MLBoh
- mlboh.mlboh.manual_parallel_cv_processes(estimator, X, y, cv, metric, max_workers=4, *args, **kwargs)[source]
Run cross-validation manually using multiple processes.
- Parameters:
estimator (BaseEstimator) – Machine learning estimator pipeline to use
X (np.ndarray) – Input variables/features to analyze without train/test subdivision
y (np.ndarray) – Input labels/ground-truths to analyze without train/test subdivision
train_idx (list) – List of indices to use for the train set
test_idx (list) – List of indices to use for the test set
metric (callable) – Sklearn-like callable function in which the first argument is the y_true list and the second is the y_pred list
max_worker (int (default := 4)) – Maximum number of threads to use for the parallelization
max_workers (int)
- Returns:
score – Output list of the metric function applied on the predicted labels of the provided ML model.
- Return type:
np.ndarray
- mlboh.mlboh.manual_parallel_cv_threads(estimator, X, y, cv, metric, max_workers=4, *args, **kwargs)[source]
Run cross-validation manually using multiple threads.
- Parameters:
estimator (BaseEstimator) – Machine learning estimator pipeline to use
X (np.ndarray) – Input variables/features to analyze without train/test subdivision
y (np.ndarray) – Input labels/ground-truths to analyze without train/test subdivision
train_idx (list) – List of indices to use for the train set
test_idx (list) – List of indices to use for the test set
metric (callable) – Sklearn-like callable function in which the first argument is the y_true list and the second is the y_pred list
max_worker (int (default := 4)) – Maximum number of threads to use for the parallelization
max_workers (int)
- Returns:
score – Output list of the metric function applied on the predicted labels of the provided ML model.
- Return type:
np.ndarray
Functions
- mlboh.mlboh.manual_parallel_cv_threads(estimator, X, y, cv, metric, max_workers=4, *args, **kwargs)[source]

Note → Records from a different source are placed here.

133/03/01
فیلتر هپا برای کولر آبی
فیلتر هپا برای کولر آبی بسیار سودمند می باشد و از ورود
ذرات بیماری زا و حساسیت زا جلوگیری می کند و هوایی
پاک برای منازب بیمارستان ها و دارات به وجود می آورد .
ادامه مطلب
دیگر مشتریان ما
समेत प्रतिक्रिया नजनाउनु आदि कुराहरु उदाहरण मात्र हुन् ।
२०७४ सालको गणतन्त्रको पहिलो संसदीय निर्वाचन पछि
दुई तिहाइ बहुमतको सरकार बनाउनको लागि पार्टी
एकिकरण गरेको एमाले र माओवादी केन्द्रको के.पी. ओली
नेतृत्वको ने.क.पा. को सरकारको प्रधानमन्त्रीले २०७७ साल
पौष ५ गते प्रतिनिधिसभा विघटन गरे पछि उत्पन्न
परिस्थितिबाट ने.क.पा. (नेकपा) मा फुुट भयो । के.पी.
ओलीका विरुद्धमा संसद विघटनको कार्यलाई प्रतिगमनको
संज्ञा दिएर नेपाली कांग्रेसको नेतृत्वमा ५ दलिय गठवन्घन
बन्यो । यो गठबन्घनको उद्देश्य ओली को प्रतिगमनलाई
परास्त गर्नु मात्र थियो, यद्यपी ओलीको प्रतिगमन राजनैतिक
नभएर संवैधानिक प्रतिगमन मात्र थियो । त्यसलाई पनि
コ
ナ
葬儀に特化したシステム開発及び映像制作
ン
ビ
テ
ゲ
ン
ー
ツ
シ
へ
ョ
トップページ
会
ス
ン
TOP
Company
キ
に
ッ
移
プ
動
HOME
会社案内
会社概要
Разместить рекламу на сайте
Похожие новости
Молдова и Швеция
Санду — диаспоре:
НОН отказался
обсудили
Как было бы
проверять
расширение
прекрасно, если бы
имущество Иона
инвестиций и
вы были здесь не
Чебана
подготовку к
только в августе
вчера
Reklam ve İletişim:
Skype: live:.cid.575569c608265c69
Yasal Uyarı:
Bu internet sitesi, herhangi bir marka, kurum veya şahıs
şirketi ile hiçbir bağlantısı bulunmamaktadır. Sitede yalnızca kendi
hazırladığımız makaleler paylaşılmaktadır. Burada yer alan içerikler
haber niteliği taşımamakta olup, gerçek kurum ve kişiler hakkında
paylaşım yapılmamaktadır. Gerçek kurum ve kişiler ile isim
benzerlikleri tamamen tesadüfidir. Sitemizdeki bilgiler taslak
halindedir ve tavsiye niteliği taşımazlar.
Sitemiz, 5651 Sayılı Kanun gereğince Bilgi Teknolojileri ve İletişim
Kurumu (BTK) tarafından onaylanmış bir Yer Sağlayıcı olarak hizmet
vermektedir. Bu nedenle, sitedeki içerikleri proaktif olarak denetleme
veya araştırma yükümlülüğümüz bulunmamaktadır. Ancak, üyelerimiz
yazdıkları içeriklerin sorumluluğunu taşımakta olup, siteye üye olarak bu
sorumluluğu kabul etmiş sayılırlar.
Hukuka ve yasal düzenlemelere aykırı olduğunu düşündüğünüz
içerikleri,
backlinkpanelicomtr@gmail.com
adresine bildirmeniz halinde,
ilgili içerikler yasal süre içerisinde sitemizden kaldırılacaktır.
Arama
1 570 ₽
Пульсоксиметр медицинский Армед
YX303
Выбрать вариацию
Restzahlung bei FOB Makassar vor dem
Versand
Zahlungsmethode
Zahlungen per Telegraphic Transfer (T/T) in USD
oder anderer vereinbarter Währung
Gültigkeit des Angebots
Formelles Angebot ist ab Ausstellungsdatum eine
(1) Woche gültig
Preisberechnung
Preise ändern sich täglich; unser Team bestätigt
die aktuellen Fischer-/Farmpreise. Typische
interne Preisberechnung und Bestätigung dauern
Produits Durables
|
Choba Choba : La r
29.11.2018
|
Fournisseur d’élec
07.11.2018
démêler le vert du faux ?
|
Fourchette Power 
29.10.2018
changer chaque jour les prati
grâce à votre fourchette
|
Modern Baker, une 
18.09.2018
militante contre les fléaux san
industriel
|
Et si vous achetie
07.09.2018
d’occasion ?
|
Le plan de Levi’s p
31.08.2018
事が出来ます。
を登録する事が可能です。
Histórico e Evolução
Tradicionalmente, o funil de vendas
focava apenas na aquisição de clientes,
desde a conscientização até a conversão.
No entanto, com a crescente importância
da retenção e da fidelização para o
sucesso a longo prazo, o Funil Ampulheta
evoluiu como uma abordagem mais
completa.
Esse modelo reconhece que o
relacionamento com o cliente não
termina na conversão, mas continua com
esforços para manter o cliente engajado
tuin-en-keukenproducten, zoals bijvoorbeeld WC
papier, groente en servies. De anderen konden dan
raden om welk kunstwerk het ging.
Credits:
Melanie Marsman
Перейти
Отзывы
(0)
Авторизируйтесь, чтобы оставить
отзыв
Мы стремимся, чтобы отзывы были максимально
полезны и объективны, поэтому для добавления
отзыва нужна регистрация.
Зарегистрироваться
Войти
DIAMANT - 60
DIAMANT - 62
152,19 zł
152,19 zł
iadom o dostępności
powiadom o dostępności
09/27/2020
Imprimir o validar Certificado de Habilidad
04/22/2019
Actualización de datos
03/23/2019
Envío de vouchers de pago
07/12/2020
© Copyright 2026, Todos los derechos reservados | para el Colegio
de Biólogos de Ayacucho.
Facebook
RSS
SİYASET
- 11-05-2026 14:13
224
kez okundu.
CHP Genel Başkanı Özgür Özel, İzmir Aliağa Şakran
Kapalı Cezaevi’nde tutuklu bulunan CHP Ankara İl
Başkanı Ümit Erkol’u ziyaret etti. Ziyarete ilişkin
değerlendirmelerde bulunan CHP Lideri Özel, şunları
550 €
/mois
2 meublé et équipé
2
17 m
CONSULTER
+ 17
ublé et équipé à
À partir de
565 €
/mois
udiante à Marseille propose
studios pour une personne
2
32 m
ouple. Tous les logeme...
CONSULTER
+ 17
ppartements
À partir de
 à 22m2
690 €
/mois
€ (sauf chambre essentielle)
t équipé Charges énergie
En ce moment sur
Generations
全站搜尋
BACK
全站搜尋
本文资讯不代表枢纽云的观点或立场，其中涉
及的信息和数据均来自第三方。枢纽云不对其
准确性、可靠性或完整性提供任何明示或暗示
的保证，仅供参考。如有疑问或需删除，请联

Run cross-validation manually using multiple threads.
- Parameters:
estimator (BaseEstimator) – Machine learning estimator pipeline to use
X (np.ndarray) – Input variables/features to analyze without train/test subdivision
y (np.ndarray) – Input labels/ground-truths to analyze without train/test subdivision
train_idx (list) – List of indices to use for the train set
test_idx (list) – List of indices to use for the test set
metric (callable) – Sklearn-like callable function in which the first argument is the y_true list and the second is the y_pred list
max_worker (int (default := 4)) – Maximum number of threads to use for the parallelization
max_workers (int)
- Returns:
score – Output list of the metric function applied on the predicted labels of the provided ML model.
- Return type:
np.ndarray
- mlboh.mlboh.manual_parallel_cv_processes(estimator, X, y, cv, metric, max_workers=4, *args, **kwargs)[source]
Run cross-validation manually using multiple processes.
- Parameters:
estimator (BaseEstimator) – Machine learning estimator pipeline to use
X (np.ndarray) – Input variables/features to analyze without train/test subdivision
y (np.ndarray) – Input labels/ground-truths to analyze without train/test subdivision
train_idx (list) – List of indices to use for the train set
test_idx (list) – List of indices to use for the test set
metric (callable) – Sklearn-like callable function in which the first argument is the y_true list and the second is the y_pred list
max_worker (int (default := 4)) – Maximum number of threads to use for the parallelization
max_workers (int)
- Returns:
score – Output list of the metric function applied on the predicted labels of the provided ML model.
- Return type:
np.ndarray
- mlboh.mlboh._train_and_score(estimator, X, y, train_idx, test_idx, metric, *args, **kwargs)[source]
Single fold fit->prediction of the estimator pipeline.
- Parameters:
estimator (BaseEstimator) – Machine learning estimator pipeline to use
X (np.ndarray) – Input variables/features to analyze without train/test subdivision
y (np.ndarray) – Input labels/ground-truths to analyze without train/test subdivision
train_idx (list) – List of indices to use for the train set
test_idx (list) – List of indices to use for the test set
metric (callable) – Sklearn-like callable function in which the first argument is the y_true list and the second is the y_pred list
- Returns:
score – Output of the metric function applied on the predicted labels of the provided ML model.
- Return type:
float
Notes
This function performes an internal copy of the provided estimator. This is particularly import when you want to use a parallelism based on theads in which ALL the involved variables are SHARED among all the threads; if the pipeline is not manually copied, a “slow thread” could find the estimator already fitted, avoiding the re-fit and so introducing errors in the data management (!!!)